Problems of Rationality Under Coalition Governments: In some political systems, only rarely does any one party receive over half the votes cast. Hence coalitions are formed so government may still by consent by the governed (the majority of the voting). In such a system, one individual's ballot does not support the policies of any one party. Instead, it supports the whole coalition that party joins. Thus the meaning of a vote for any party depends upon what coalitions it is likely to enter, which in turn depends upon how other voters will vote. Each voter makes his/her decision only after he/she estimates other voters' decisions. This creates a vicious circle in that everybody make their decisions based on everybody else's decisions, which means that there no independent variables or decisions in this case. In this case, a voter will either abstain (rational), or decide that it is just easier to vote for favorite party regardless of the coalition that it might form depending on other votes (which is irrational). Thus, some voters are driven by the difficulty of rationally selecting a government to treat elections as expressions of preference, which is irrational in our model.
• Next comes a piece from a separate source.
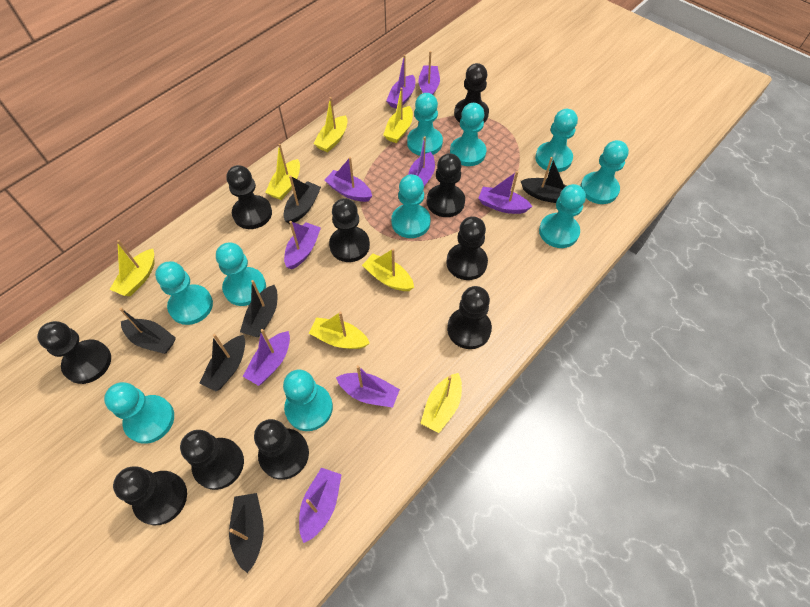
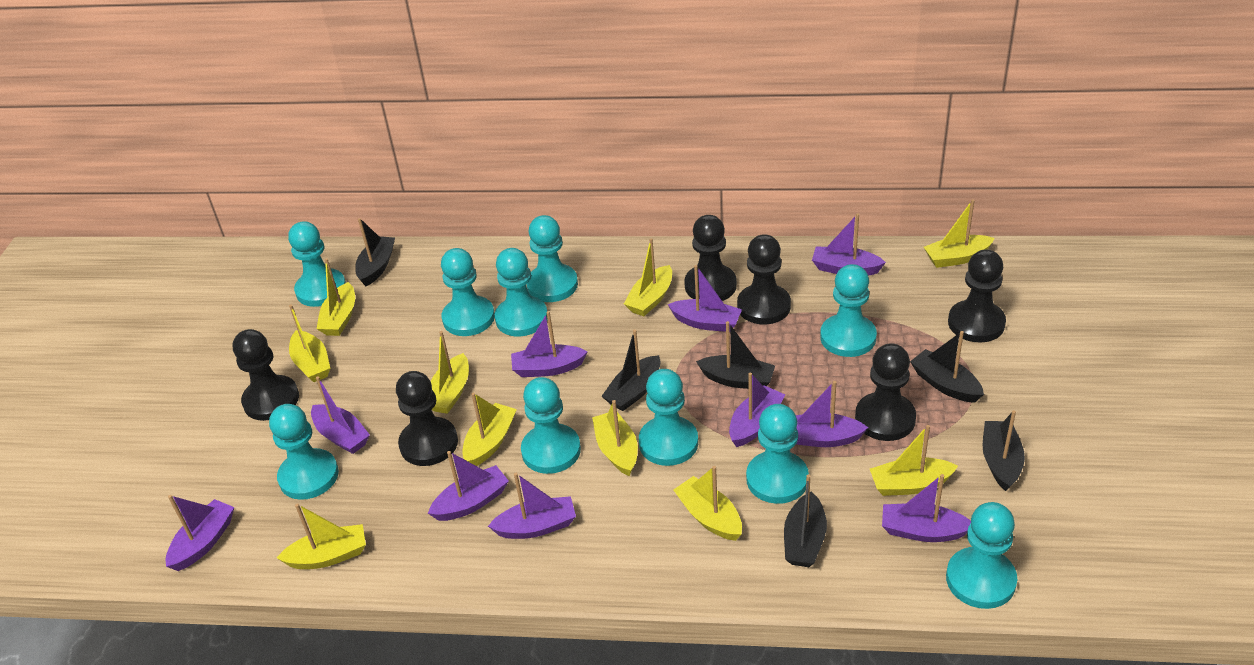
black pawn: [37,321,111,384] [113,466,187,525] [180,430,244,490] [226,165,272,229] [254,419,309,480] [329,198,370,262] [427,153,465,217] [446,216,488,280] [447,286,492,349] [454,63,489,123] = 10 -> [233,329,299,421] [396,371,458,466] [684,215,737,301] [737,234,791,324] [855,343,916,441] [948,250,1006,343] = 6
purple boat: [243,329,290,386] [284,221,321,269] [299,467,342,543] [324,157,372,202] [336,365,400,408] [386,55,415,109] [408,136,435,186] [418,51,440,95] [478,171,532,214] = 9 -> [166,495,234,571] [311,376,370,454] [428,451,509,521] [488,473,576,539] [511,311,588,377] [668,265,742,332] [729,373,785,447] [796,381,868,447] [812,214,886,276] [882,474,971,542] = 10
yellow boat: [109,240,155,296] [265,144,300,200] [309,312,370,349] [313,97,347,152] [362,249,414,291] [383,88,413,143] [420,373,462,433] = 7 -> [277,503,366,569] [289,304,330,382] [317,258,355,336] [431,331,469,414] [462,392,517,466] [592,400,638,476] [624,238,672,316] [673,466,742,541] [870,425,958,496] [924,199,995,268] = 10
The Process of Becoming Informed Decision making is a process which consumes all kind of resources, scarce and otherwise, like time. Hence, economy must be practiced in determining how many resources shall be employed in it (keeping in mind that rationality here means

maximizing output using the least input possible or minimizing input for the most output possible). Resources here are the input, decisions are outputs. This fact forces decision-makers to select only a part of the total available information for use in making choices (for instance if I want to select a part for which I will vote, I (as a young single woman)will need to select a number, not all, policies in which I am interested in and vote accordingly). The principles or criteria of selection they use depend upon the end for which the information is a means. In a complex society, information which is used by one citizen is often gathered, transmitted, and analyzed by others. If the user is to know what his information really means in terms of his decision-making, he must be sure these others have the same principles of selection he has, or know how their principles differ from his. Even choosing one's own selection principles is difficult, but by a process of trial and error, each rational citizen finds a set that best serves his political ends and he must check his data frequently so as to detect any deviation from the selection principles. The rational individual in this model thinks in terms of cost-return (input vs output).At least the input has to equal the output. (Is it worth it?) How do we compute the cost-return of acquiring information?

The return or benefit from information is is computed by: 1. first weighing the importance of of making a right instead of a wrong decision. 2. To this value is applied the probability that the bit of information being considered will be useful in making this decision. 3. The cost is the opportunity cost of acquiring this bit of information, which is the cost of the alternative that must be forgone in order to pursue a acquiring this particular bit

of information. Put another way, the benefits you could have received by taking an alternative action. The decision maker continues to aquire information until the return equals the cost to him/her.